Characterization of almost maximally almost-periodic groups

TL;DR

This paper characterizes abelian groups with certain topological properties related to their von Neumann radicals, showing conditions under which these radicals are non-trivial, finite, and how they behave under various topologies.

Contribution

It provides a complete characterization of when abelian groups admit topologies with non-trivial finite von Neumann radicals and analyzes the properties of these radicals in topological groups.

Findings

Groups admit non-trivial finite von Neumann radicals iff they have non-trivial finite subgroups.

The von Neumann radical of the integers is invariant under any Hausdorff topology.

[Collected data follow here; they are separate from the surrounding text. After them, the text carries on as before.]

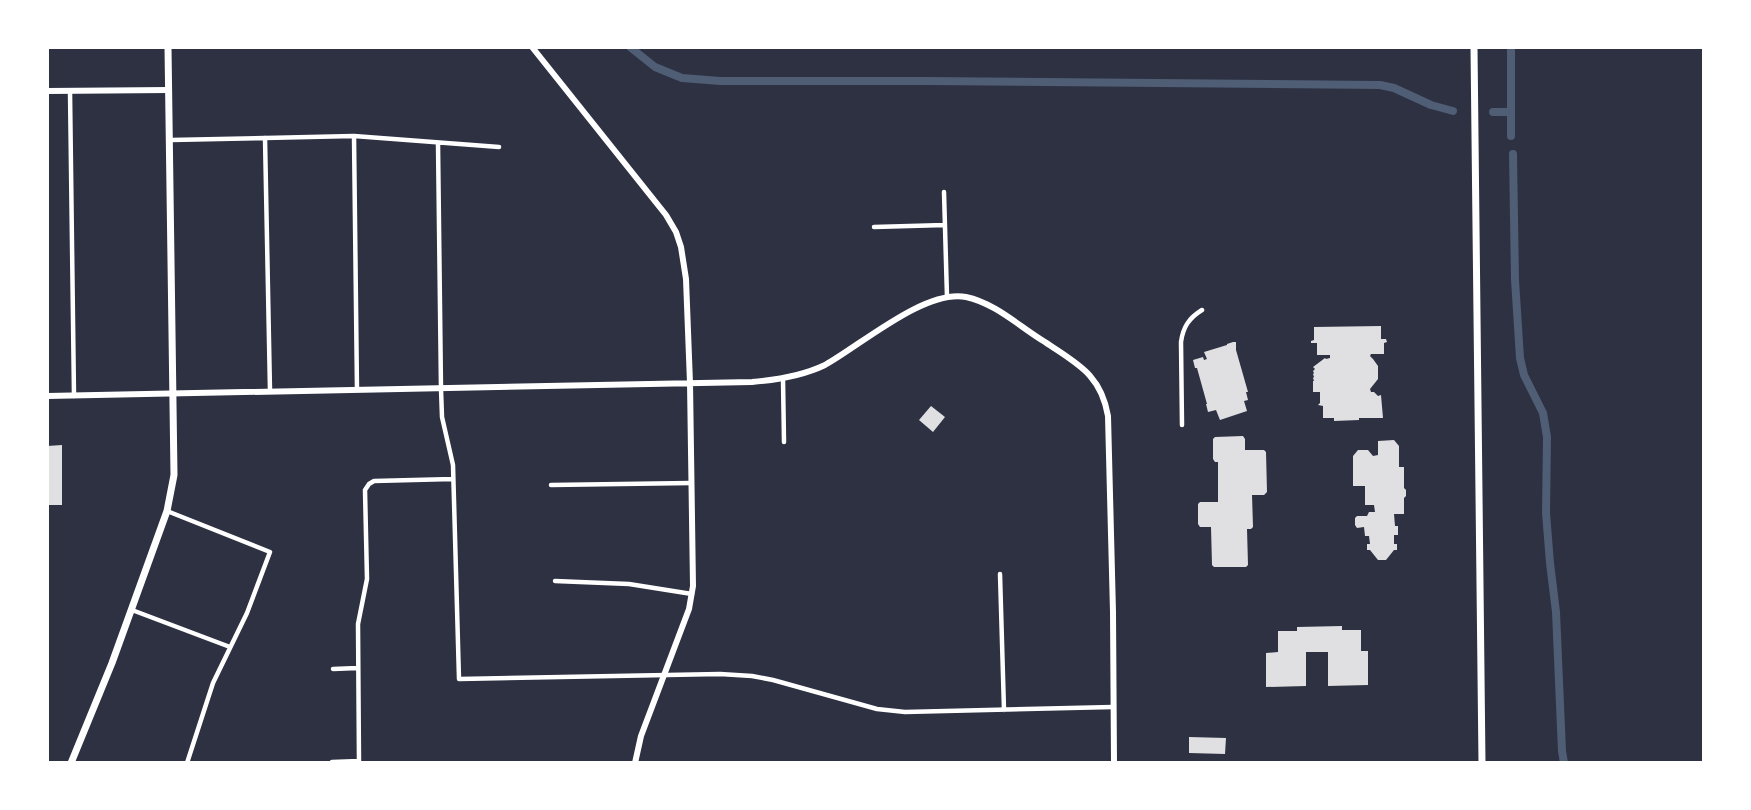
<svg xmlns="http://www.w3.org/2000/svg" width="1751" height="810" viewBox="0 0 1751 810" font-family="'Roboto Condensed',sans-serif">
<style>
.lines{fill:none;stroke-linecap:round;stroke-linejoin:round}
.canal{stroke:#4f5d75;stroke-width:8}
.building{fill:#e0e0e3}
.minor{stroke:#fff;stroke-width:4.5}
.tertiary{stroke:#fff;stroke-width:6}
.primary{stroke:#fff;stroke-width:7}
</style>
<rect width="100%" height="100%" fill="#2d3142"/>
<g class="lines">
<path class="canal" d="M 630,47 L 655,67 L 682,78 L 720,81 L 925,81 L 1380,85 L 1394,88 L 1431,105 L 1453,111
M 1511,47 L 1511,136
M 1493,112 L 1511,112
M 1513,154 L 1515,280 L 1520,358 L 1524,375 L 1543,413 L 1547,437 L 1546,513 L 1550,563 L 1556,612 L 1562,751 L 1564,763"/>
</g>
<path class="building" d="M 1381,326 L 1381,339 L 1386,339 L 1387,342 L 1384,343 L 1384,354 L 1371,354 L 1370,356 L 1373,359 L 1378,366 L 1378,379 L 1370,389 L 1371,392 L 1374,392 L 1378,396 L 1381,395 L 1383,418 L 1359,418 L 1359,420 L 1334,421 L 1334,418 L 1323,418 L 1323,406 L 1318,405 L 1320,403 L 1320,392 L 1313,392 L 1313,381 L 1314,381 L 1313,378 L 1314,377 L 1313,374 L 1314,373 L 1313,371 L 1315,369 L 1313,367 L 1325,358 L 1326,359 L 1330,358 L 1330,355 L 1317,355 L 1317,343 L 1311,343 L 1311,341 L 1314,340 L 1314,327 Z
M 1233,342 L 1236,342 L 1236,350 L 1248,392 L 1246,392 L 1248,400 L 1244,401 L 1247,411 L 1220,420 L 1216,410 L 1208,412 L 1206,404 L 1207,404 L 1197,368 L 1195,368 L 1193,360 L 1203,357 L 1204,360 L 1207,359 L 1204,352 L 1227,345 L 1227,344 Z
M 931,406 L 945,417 L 933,432 L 919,420 Z
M 1243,436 L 1245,439 L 1245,450 L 1264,450 L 1266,452 L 1267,492 L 1264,495 L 1252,495 L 1253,527 L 1251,529 L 1247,529 L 1248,565 L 1246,567 L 1214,567 L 1212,565 L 1211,527 L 1200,527 L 1198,524 L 1198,504 L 1200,502 L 1218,502 L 1218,462 L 1215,462 L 1213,459 L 1213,439 L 1215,437 Z
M 1394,440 L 1399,446 L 1399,467 L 1404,467 L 1404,488 L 1406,490 L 1406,496 L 1404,498 L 1404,514 L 1394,514 L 1395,526 L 1398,526 L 1398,535 L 1394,535 L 1394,544 L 1397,544 L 1397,550 L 1394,550 L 1386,560 L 1378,560 L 1370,550 L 1367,550 L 1367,544 L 1370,544 L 1369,536 L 1365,536 L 1364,527 L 1357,528 L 1355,525 L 1355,518 L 1357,516 L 1367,516 L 1369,512 L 1375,512 L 1374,505 L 1365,505 L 1365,486 L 1353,486 L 1353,456 L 1358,450 L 1368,450 L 1373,456 L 1378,455 L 1378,441 Z
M 62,445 L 62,505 L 47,505 L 47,446 Z
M 1342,626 L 1342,630 L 1361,630 L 1361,651 L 1368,651 L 1368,685 L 1328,686 L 1328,652 L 1306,652 L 1306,686 L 1266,687 L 1266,653 L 1278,652 L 1278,631 L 1297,631 L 1297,627 Z
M 1189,737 L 1226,738 L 1225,754 L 1189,753 Z"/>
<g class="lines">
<path class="minor" d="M 70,91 L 74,396
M 354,136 L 357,390
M 265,138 L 270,391
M 171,140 L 354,136 L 499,147
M 438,143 L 441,389 L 442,417 L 453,465 L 459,679 L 720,674 L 752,676 L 773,680 L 877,709 L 905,712 L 1113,707
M 944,192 L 947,297
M 874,227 L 945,225
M 783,379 L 784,442
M 1182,425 L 1181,342 C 1183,327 1189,318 1202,310
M 551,485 L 691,483
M 167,511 L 270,552 L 247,613 L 213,683 L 187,763
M 1000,574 L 1004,710
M 555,581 L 629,584 L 692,594
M 132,610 L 230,647
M 333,669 L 358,668
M 332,762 L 359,761
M 359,763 L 358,624 L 367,579 L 365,490 L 369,484 L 374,481 L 453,479"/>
<path class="tertiary" d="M 532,47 L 666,215 L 676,232 L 681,247 L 686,279 L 690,383 L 693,586 L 689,609 L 641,736 L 635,763
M 47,91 L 169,90
M 47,396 L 752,382 C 777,380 802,376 825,365 C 861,345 925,289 966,297 C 995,303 1020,327 1045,342 C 1077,364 1101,374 1108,416 L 1113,612 L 1114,763"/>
<path class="primary" d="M 1474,47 L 1482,763
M 71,763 L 112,663 L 167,511 L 174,475 L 168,47"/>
</g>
<rect width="1751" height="810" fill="none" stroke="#ffffff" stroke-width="98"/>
</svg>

Conditions for the radical's behavior under dual embedding are established.

Abstract

Let $G$ be an abelian group. We prove that a group $G$ admits a Hausdorff group topology $\tau$ such that the von Neumann radical $\mathbf{n}(G, \tau)$ of $(G, \tau)$ is non-trivial and finite iff $G$ has a non-trivial finite subgroup. If $G$ is a topological group, then $\mathbf{n} (\mathbf{n} (G)) \not= \mathbf{n} (G)$ if and only if $\mathbf{n} (G)$ is not dually embedded. In particular, $\mathbf{n} (\mathbf{n} (\mathbb{Z},\tau)) = \mathbf{n} (\mathbb{Z},\tau)$ for any Hausdorff group topology $\tau$ on $\mathbb{Z}$.